Question #159192 on DOLFIN changed:
https://answers.launchpad.net/dolfin/+question/159192

Graham Rowlands posted a new comment:
Nathan,

Thanks for your thoughtful response. I've more or less arrived at
similar conclusions, and appreciate the suggestion to relax at an
elevated diffusion level. I assume the number of available steady states
is system dependent, but those I'm working with should have a well
defined global energy minimum. All in all it seems like a well-managed
time-dependent technique is problem the most promising.
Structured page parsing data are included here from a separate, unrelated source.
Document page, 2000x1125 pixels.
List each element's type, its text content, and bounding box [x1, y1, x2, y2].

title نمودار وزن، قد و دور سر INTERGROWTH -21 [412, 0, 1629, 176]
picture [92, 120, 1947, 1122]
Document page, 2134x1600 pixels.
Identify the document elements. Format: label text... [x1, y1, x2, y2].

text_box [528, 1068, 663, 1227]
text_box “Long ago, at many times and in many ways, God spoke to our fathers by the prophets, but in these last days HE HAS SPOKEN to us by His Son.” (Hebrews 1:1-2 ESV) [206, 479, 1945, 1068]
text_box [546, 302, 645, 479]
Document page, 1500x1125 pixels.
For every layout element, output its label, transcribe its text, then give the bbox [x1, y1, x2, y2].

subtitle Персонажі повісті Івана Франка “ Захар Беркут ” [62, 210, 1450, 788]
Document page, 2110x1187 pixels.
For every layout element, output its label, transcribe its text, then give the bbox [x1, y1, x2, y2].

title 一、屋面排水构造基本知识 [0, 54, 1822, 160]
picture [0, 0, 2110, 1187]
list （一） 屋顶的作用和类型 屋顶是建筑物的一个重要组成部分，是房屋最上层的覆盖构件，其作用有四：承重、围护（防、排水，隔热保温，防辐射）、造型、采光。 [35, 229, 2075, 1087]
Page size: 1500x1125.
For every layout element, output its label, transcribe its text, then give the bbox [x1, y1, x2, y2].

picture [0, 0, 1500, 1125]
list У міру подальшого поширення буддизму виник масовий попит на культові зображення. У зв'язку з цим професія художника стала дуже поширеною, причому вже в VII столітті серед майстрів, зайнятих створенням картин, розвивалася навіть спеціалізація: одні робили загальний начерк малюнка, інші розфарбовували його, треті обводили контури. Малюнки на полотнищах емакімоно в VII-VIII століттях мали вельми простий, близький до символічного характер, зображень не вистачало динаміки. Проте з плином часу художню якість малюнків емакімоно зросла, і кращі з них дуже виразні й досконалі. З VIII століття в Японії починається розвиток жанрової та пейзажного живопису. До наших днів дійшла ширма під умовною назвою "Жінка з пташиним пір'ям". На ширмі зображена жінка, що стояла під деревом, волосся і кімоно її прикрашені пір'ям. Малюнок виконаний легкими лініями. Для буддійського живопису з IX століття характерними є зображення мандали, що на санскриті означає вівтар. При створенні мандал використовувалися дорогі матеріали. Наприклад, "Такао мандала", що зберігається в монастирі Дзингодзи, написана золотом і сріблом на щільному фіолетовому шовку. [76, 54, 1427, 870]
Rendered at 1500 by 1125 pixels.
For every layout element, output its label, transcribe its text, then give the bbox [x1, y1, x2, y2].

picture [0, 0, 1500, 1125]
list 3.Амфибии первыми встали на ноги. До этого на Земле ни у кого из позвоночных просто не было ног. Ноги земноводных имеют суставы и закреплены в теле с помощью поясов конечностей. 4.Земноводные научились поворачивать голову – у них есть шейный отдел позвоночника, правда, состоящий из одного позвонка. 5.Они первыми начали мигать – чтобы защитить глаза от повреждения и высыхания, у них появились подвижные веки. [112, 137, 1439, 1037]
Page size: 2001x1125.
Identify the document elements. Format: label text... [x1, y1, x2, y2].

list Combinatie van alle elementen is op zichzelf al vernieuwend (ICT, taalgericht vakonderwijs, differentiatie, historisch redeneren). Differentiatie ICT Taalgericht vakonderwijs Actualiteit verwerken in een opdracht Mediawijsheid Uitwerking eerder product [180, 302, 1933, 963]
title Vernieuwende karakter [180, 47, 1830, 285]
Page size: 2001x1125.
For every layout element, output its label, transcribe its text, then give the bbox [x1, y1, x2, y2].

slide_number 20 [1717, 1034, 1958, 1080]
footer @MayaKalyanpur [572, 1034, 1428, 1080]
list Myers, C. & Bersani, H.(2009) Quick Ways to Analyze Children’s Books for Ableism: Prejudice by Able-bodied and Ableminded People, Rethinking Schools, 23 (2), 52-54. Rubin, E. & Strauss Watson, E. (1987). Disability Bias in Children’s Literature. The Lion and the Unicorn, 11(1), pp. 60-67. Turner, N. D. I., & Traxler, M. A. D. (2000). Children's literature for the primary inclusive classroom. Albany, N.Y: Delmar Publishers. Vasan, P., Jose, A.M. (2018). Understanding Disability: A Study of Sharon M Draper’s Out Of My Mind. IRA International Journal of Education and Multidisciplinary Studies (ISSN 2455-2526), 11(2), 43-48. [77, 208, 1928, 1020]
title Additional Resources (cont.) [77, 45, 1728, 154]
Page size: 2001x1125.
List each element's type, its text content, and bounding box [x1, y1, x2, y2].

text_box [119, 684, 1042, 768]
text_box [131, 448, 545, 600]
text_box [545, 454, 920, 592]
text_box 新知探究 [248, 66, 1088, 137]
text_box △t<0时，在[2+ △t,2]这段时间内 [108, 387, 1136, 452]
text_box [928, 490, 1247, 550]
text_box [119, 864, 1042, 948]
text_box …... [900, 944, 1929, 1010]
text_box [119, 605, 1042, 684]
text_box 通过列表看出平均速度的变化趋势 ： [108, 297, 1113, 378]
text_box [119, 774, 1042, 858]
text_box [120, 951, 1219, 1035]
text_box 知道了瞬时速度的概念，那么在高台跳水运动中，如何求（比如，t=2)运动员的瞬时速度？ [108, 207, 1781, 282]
I guess I'm slightly unsure how you added the reflective boundary
condition. When solving in the time-dependent case I've been using
Dirichlet conditions at the boundaries (with seemingly minor loss in
overall probability). The Crank-Nicolson scheme uses the following
forms:

a = v*u*dx + 0.5*(   -dt*dot(A*u,grad(v))*dx +  dt*( dot(u*dot(B,div(B)),grad(v)) + 0.5*dot(dot(B*B.T,grad(u)),grad(v))  )*dx    )
L = v*u0*dx - 0.5*(  -dt*dot(A*u0,grad(v))*dx +  dt*( dot(u0*dot(B,div(B)),grad(v)) + 0.5*dot(dot(B*B.T,grad(u0)),grad(v))  )*dx )

Where u0 is the result from the previous time step. For the reflective
boundaries are you simply taking L += g*v*ds, where g is valued 0.0
along the boundaries? Am I missing your meaning?

You are correct though, FPEs seem somewhat confounding to FE solvers in
certain respects (though I lack familiarity with both the equations and
the solvers.) I'm curious about what systems you are studying, btw.